Personal information
- Born: September 27, 1979 Satu Mare, Romania
- Died: December 28, 2009 (aged 30) Szombathely, Hungary
- Nationality: Hungarian
- Listed height: 6 ft 9.5 in (2.07 m)
- Listed weight: 241 lb (109 kg)

Career information
- NBA draft: 2001: undrafted
- Playing career: 2003–2009
- Position: Power forward / center

Career history
- 2003–2005: PVSK Panthers
- 2005–2007: Atomerőmű
- 2007: PAOK Thessaloniki
- 2007–2008: Atomerőmű
- 2008–2009: Falco Szombathely

Career highlights
- No. 18 retired by Falco KC Szombathely;

= Zoltán Horváth (basketball) =

Hungarian basketball player

Zoltán Horváth (27 September 1979 – 28 December 2009) was a Hungarian professional basketball player. He played for the Hungarian national basketball team from 2005 to 2009.

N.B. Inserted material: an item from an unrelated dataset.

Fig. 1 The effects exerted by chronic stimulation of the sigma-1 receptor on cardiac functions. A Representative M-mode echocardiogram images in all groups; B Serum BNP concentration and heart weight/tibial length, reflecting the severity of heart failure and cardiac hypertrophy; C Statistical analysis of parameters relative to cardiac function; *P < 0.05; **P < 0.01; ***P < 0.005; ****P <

Horváth began his career on senior level in 2003 with the team of the PVSK Panthers from Pécs. He soon became the leading rebounder of the team, and in 2005 moved to the Hungarian league's defending champion, Atomerőmű SE. There, Horváth won the domestic championship and reached the national cup's final in his first year, and played in the FIBA EuroCup the following season. In 2007, he was signed by PAOK Thessaloniki, but played just four games for them before returning to Atomerőmű. Horváth then again became part of the defending domestic champion's roster, in that case Falco KC Szombathely. He reached the domestic cup's final in 2009, and developed into one of the league's dominating players during his last months, scoring more than 20 points in the first five matches of the season.

As part of his country's national team, Horváth took part in one match of the EuroBasket 2005 qualification, in six matches of the EuroBasket 2007 qualification, and in all six matches of the EuroBasket 2009 qualification's relegation. Although the Hungarian team eventually did not qualify for any of these tournaments, they at least avoided relegation from the Division A.

On 28 December 2009, Horváth was killed in a traffic accident on his way to Szombathely. He had crashed head-on into a truck after losing control of his car on the road's icy surface.